» Data extracts
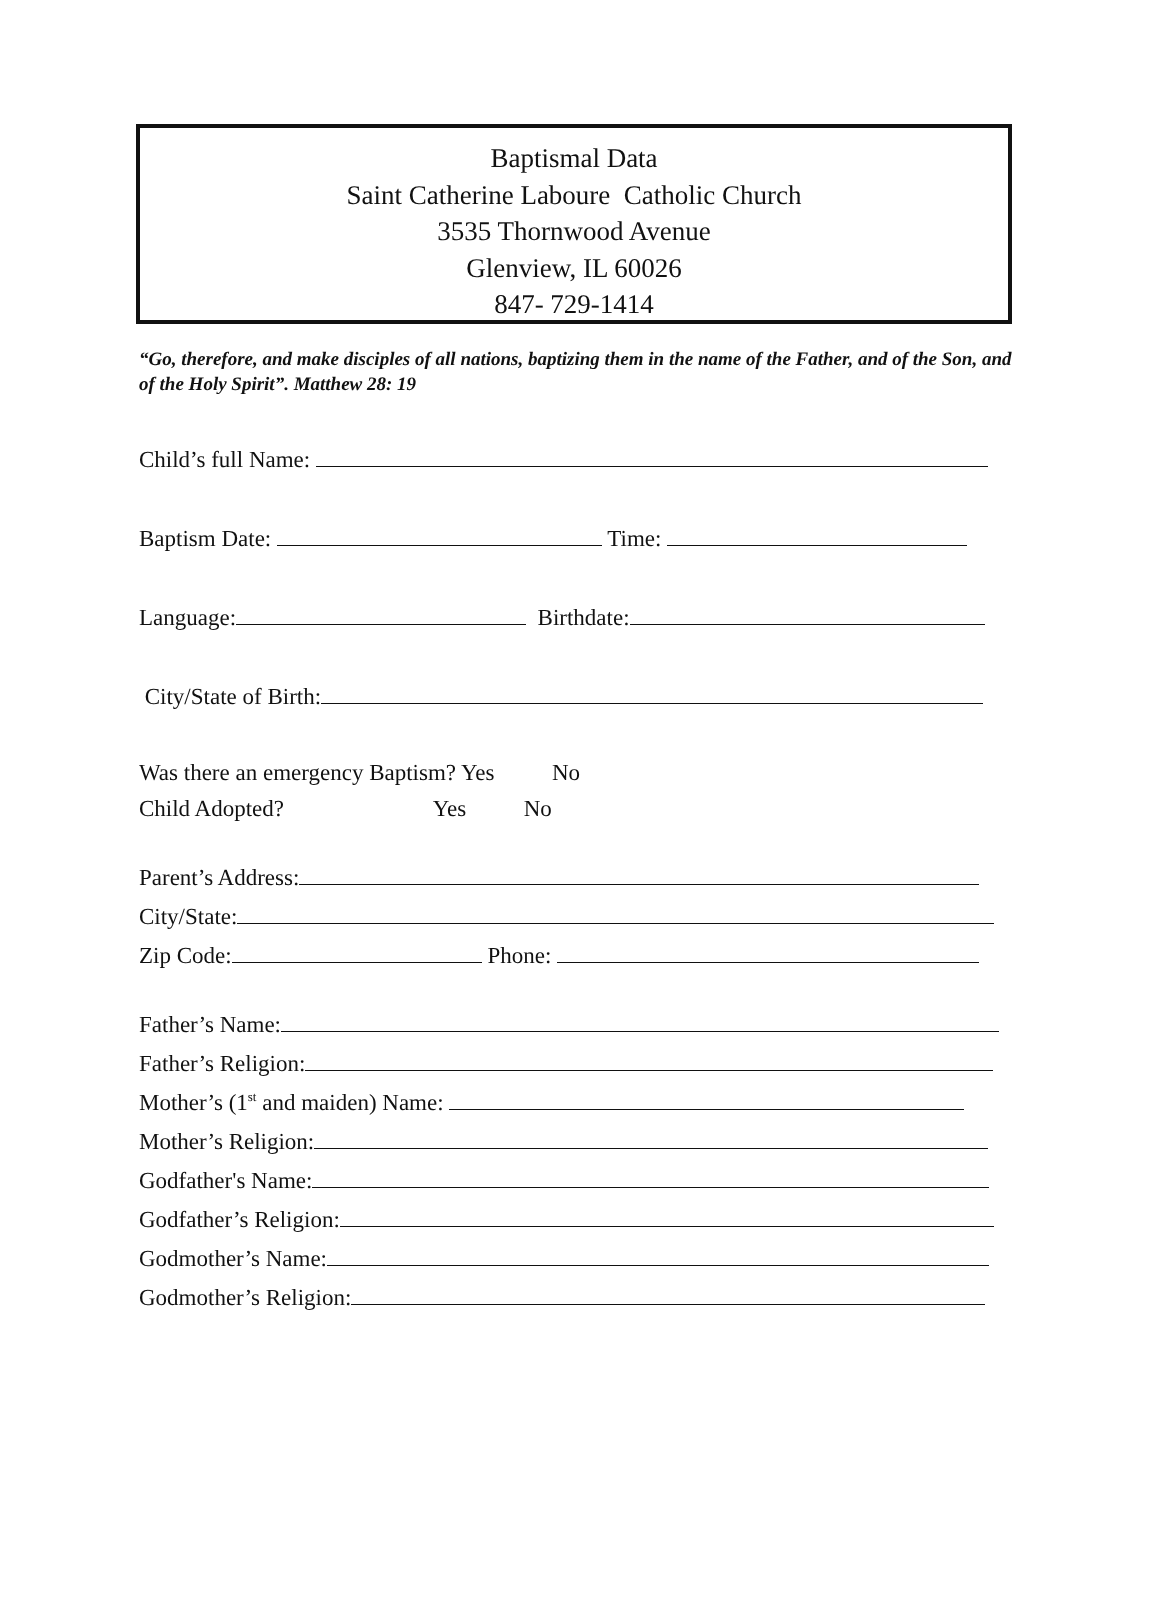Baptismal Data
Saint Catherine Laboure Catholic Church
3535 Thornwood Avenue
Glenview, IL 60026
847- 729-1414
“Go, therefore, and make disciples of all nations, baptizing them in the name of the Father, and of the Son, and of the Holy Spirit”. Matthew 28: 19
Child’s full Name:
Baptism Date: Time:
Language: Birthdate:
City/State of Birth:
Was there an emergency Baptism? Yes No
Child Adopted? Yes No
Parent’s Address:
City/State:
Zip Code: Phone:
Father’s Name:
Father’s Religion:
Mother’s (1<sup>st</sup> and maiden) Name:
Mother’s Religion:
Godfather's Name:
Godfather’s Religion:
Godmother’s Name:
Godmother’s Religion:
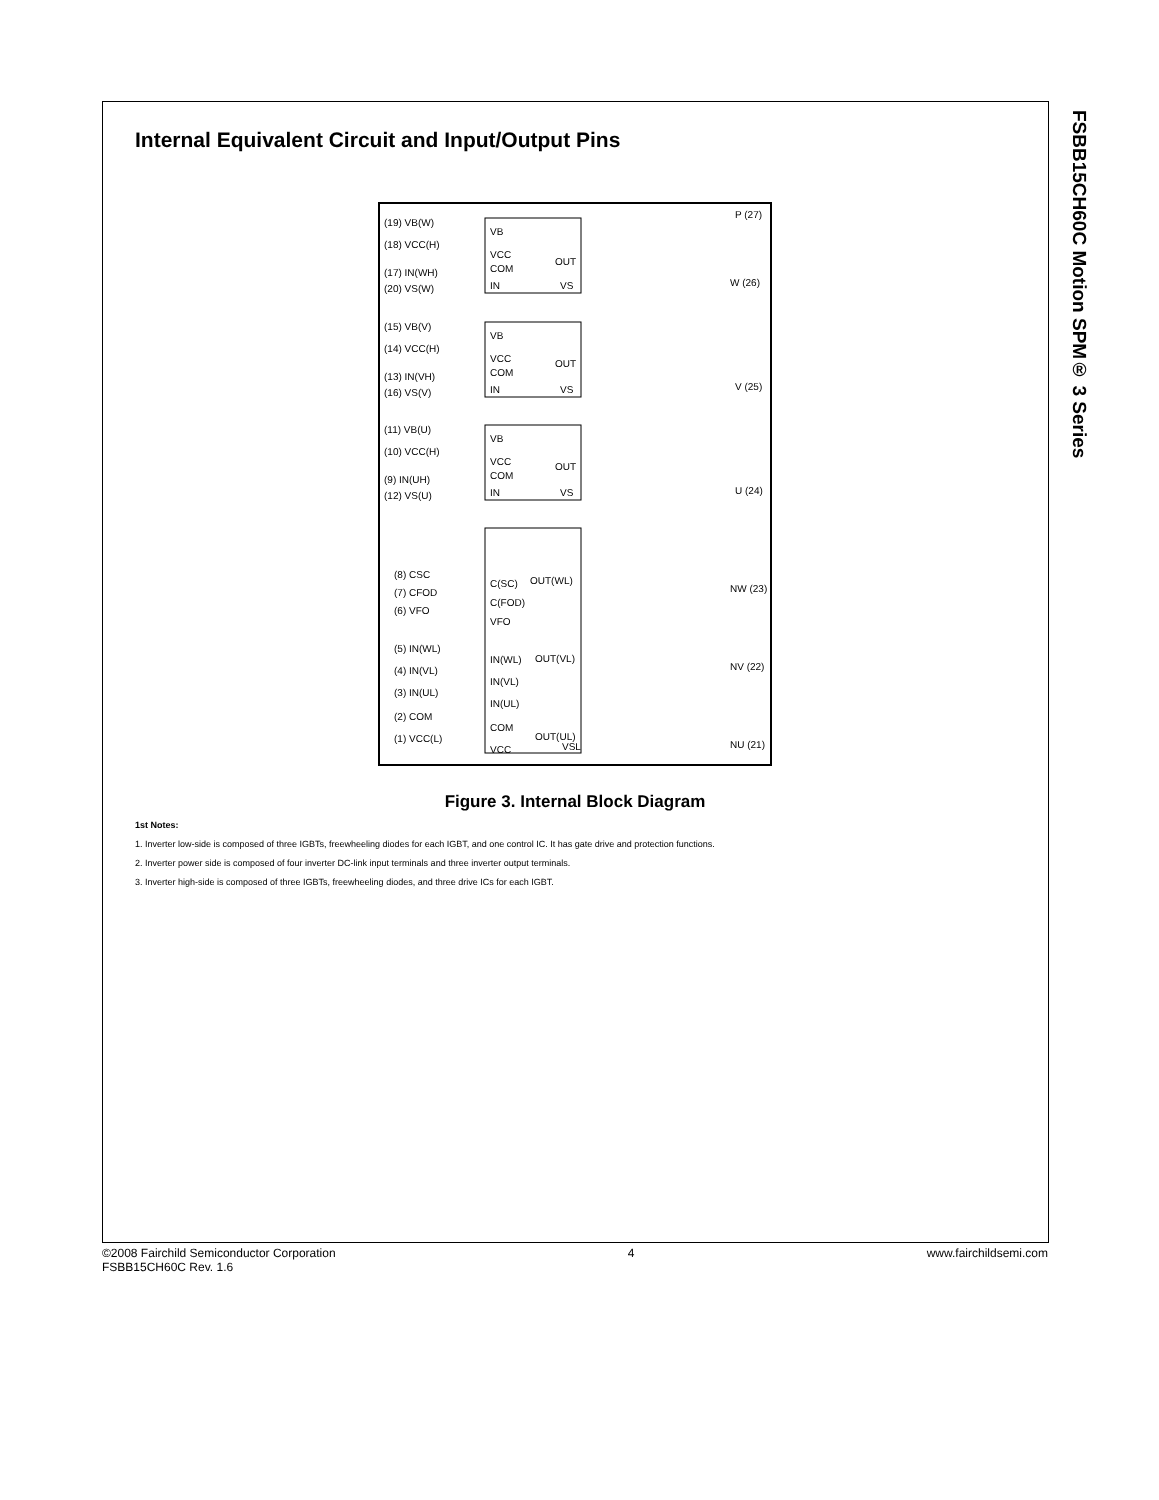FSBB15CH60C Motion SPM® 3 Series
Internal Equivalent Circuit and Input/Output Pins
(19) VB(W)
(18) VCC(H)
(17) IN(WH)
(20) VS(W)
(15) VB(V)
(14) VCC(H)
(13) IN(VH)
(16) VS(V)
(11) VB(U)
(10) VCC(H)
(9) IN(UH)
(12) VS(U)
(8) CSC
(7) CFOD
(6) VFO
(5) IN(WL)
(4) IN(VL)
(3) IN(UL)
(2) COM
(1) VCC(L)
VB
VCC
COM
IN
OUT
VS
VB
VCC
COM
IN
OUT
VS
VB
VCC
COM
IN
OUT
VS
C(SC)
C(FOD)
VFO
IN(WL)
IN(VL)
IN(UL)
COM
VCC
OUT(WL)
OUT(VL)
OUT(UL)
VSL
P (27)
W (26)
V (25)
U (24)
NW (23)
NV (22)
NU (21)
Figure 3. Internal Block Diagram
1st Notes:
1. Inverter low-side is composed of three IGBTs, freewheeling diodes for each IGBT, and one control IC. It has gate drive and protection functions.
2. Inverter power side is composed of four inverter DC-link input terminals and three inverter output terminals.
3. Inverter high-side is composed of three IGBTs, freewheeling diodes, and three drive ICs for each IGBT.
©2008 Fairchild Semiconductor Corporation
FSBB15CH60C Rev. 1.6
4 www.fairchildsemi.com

» Your objective
Make a word-for-word copy of the records above, excluding all pictures.

» Response for this exercise
Baptismal Data
Saint Catherine Laboure Catholic Church
3535 Thornwood Avenue
Glenview, IL 60026
847- 729-1414
“Go, therefore, and make disciples of all nations, baptizing them in the name of the Father, and of the Son, and of the Holy Spirit”. Matthew 28: 19
Child’s full Name:
Baptism Date: Time:
Language: Birthdate:
City/State of Birth:
Was there an emergency Baptism? Yes No
Child Adopted? Yes No
Parent’s Address:
City/State:
Zip Code: Phone:
Father’s Name:
Father’s Religion:
Mother’s (1<sup>st</sup> and maiden) Name:
Mother’s Religion:
Godfather's Name:
Godfather’s Religion:
Godmother’s Name:
Godmother’s Religion:
FSBB15CH60C Motion SPM® 3 Series
Internal Equivalent Circuit and Input/Output Pins
(19) VB(W)
(18) VCC(H)
(17) IN(WH)
(20) VS(W)
(15) VB(V)
(14) VCC(H)
(13) IN(VH)
(16) VS(V)
(11) VB(U)
(10) VCC(H)
(9) IN(UH)
(12) VS(U)
(8) CSC
(7) CFOD
(6) VFO
(5) IN(WL)
(4) IN(VL)
(3) IN(UL)
(2) COM
(1) VCC(L)
VB
VCC
COM
IN
OUT
VS
VB
VCC
COM
IN
OUT
VS
VB
VCC
COM
IN
OUT
VS
C(SC)
C(FOD)
VFO
IN(WL)
IN(VL)
IN(UL)
COM
VCC
OUT(WL)
OUT(VL)
OUT(UL)
VSL
P (27)
W (26)
V (25)
U (24)
NW (23)
NV (22)
NU (21)
Figure 3. Internal Block Diagram
1st Notes:
1. Inverter low-side is composed of three IGBTs, freewheeling diodes for each IGBT, and one control IC. It has gate drive and protection functions.
2. Inverter power side is composed of four inverter DC-link input terminals and three inverter output terminals.
3. Inverter high-side is composed of three IGBTs, freewheeling diodes, and three drive ICs for each IGBT.
©2008 Fairchild Semiconductor Corporation
FSBB15CH60C Rev. 1.6
4 www.fairchildsemi.com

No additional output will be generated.